The European Parliament has voted to advance a bill letting tech companies legally scan for child sexual abuse material. On Thursday in Strasbourg, lawmakers sent the proposal to EU member states for approval, Politico reports.
The twist is that Parliament rejected this same bill in March. It was revived after a push by the centre-right European People’s Party prompted EU capitals to restart negotiations.
The measure is a temporary fix, giving platforms the legal right to voluntarily scan for abuse material. That gap opened when an earlier exemption lapsed, and a separate, far more contentious permanent law, widely known as Chat Control, is still stuck in negotiations.
Opponents could not muster the 361 votes needed to kill it outright. Only 314 voted against, with 276 in favour and 17 abstaining, so the bill survived and moves on.
Lawmakers also attached an amendment exempting end-to-end encrypted services like WhatsApp and Signal from the scanning rules. That carve-out addresses a core fear, that mandated scanning could become a backdoor into encrypted messaging.
Both sides walked away unhappy
The compromise pleased almost no one. The EPP’s Lena Düpont wanted a “clear cut” return with no amendments, and said the group was not satisfied.
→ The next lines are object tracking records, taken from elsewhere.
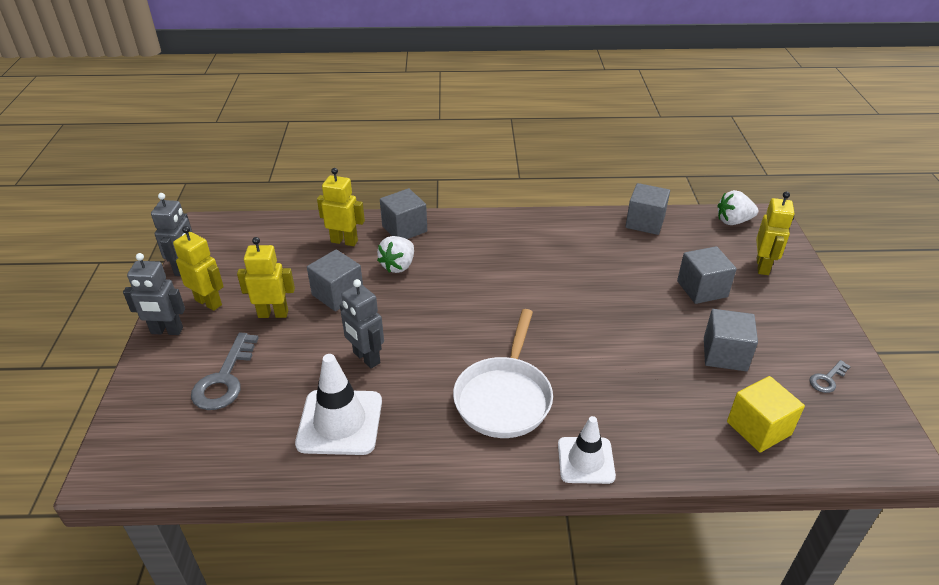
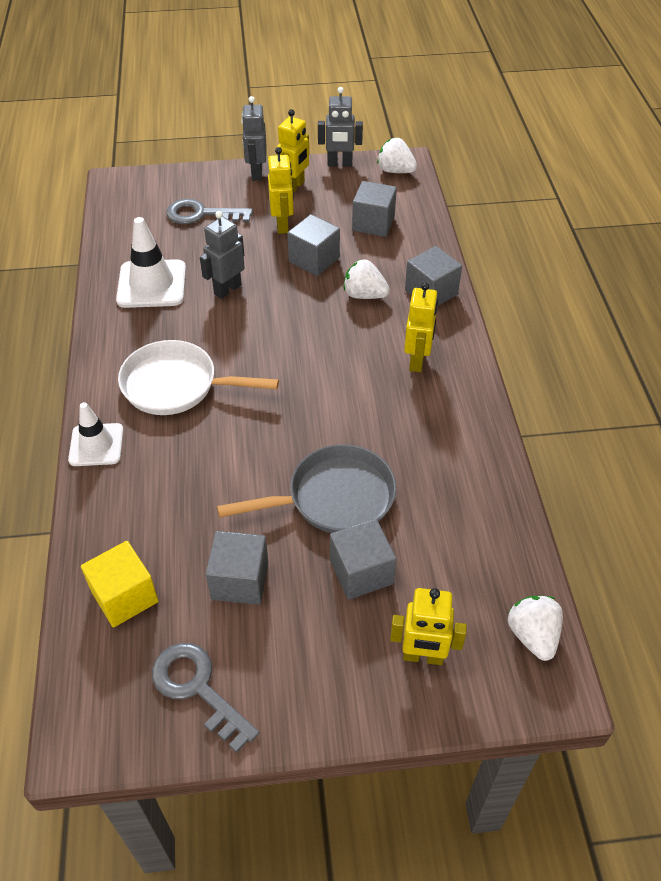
camera: 85 degrees right, 10 degrees up
yellow robot [317,168,365,246] -> yellow robot moved to [404,282,438,372]
grey cube [625,183,670,235] -> grey cube moved to [352,181,397,237]
grey key [809,360,851,393] -> grey key [152,643,259,753], size x1.90
none -> grey pan [217,444,397,533]
none -> white strawberry [377,138,417,173]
Liberal lawmaker Irena Joveva, who opposed the scanning regime and backed an amendment, said she was “deeply disappointed” the vote was forced at all. Tech lobby DOT Europe complained that the amendments, however well-intentioned, only delay a fix firms need.
Child-rights groups framed the stakes differently. ECLAG’s Nathalie Meurens said the vote was about closing a legal gap that “continues to put children at risk”, a case long made by those who warn the alternative leaves abuse undetected.
A procedure almost nobody understood
The path back to life was as contested as the bill. The Council revived it using a procedure that is technically official but almost never used, and which makes a law easier to pass than to block.
The plenary was raucous and confused, with members unsure what they were voting on. One reportedly approached a vice-president to say plainly: “We don’t know what we’re voting on.”
Top conservatives leaned in hard, with EPP chief Manfred Weber and four European commissioners pressuring lawmakers beforehand. The result leaned heavily on EPP votes, while liberal and social-democrat groups split.
The fight is far from over
The privacy stakes are why this file never dies quietly. Client-side and message scanning have alarmed security experts since Apple’s abandoned plan to scan every iPhone photo, and encryption defenders treat any weakening as a red line.
Signal’s president Meredith Whittaker, a fierce critic of backdoors, has said the app would quit the EU rather than break its encryption. The exemption added on Thursday is aimed squarely at that objection.
For now the temporary bill heads to member states, while the permanent regulation grinds on. The vote settled little except that Europe’s hardest privacy-versus-protection fight is still very much alive.